■ **ARBEITSAUFTRAG 1**: Was hat herziblatti laut dem gezeigten Auszug lediglich angeboten?
■ **ARBEITSAUFTRAG 2**: Fasse den gezeigten Auszug bitte in zwei Sätzen zusammen.
■ **ARBEITSAUFTRAG 3**: Nenne alle Benutzernamen, die im gezeigten Auszug vorkommen.

■ **GEZEIGTER AUSZUG**:
****************
Ich bin nicht zuständig, will mir auch keine Kompetenzen anmaßen, an denen ich nicht interessiert bin, ich habe lediglich Text-Arbeit/Hilfestellung angeboten, was ich mir künftig ganz sicher besser überlegen werde! Servus und gute Nacht - herziblatti.
 
A

aligaga

Gast
Hallo @Mistralgitter,

wenn man die hübsch geschriebene Episode bis zum Ende durchhat, grübelt man, warum wir hier über den Schriftsteller zwar allerlei Äußerlichkeiten erfahren, die der ZuhörerIn ins Aug springen, aber rein gar nichts über dessen Text (ein bisschen unlogisch erscheint, dass man in dem schlechten Licht den Status der Maniküre erheben kann und dass ein Gewölbekeller so hoch sei, dass er eine Bühne vertrüge).
****************
(Gespeicherte Dateneinträge)

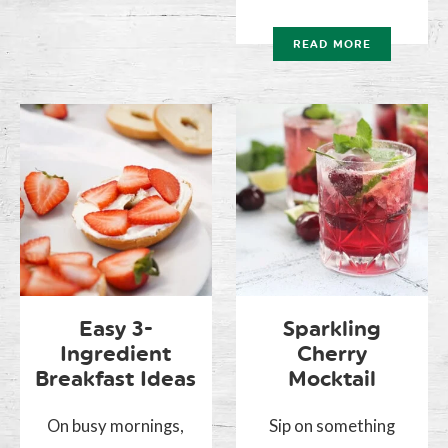
READ MORE
Easy 3-
Sparkling
Ingredient
Cherry
Breakfast Ideas
Mocktail
On busy mornings,
Sip on something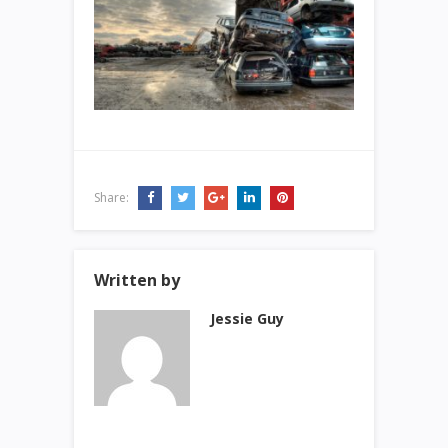
Share:
Written by
Jessie Guy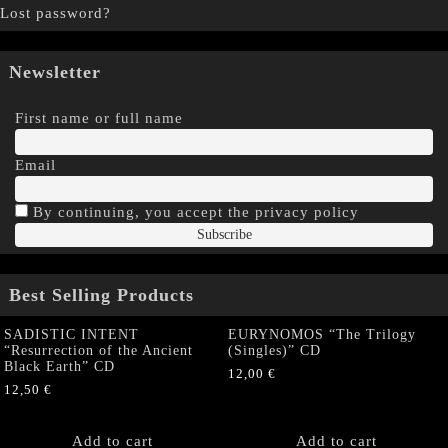
Lost password?
Newsletter
First name or full name
Email
By continuing, you accept the privacy policy
Best Selling Products
SADISTIC INTENT
EURYNOMOS “The Trilogy
“Resurrection of the Ancient
(Singles)” CD
Black Earth” CD
12,00
€
12,50
€
Add to cart
Add to cart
****************
■ **SCHRIFTLICHE ANTWORT 1**: Text-Arbeit/Hilfestellung.

■ **SCHRIFTLICHE ANTWORT 2**: herziblatti erklärt, nicht zuständig zu sein und lediglich Text-Arbeit/Hilfestellung angeboten zu haben, was sie sich künftig besser überlegen werde. Der Gast aligaga fragt sich gegenüber Mistralgitter, warum die Episode über den Schriftsteller allerlei Äußerlichkeiten, aber nichts über dessen Text verrät, und findet einzelne Details wie die erkennbare Maniküre im schlechten Licht und den bühnenhohen Gewölbekeller etwas unlogisch.

■ **SCHRIFTLICHE ANTWORT 3**: herziblatti, aligaga, Mistralgitter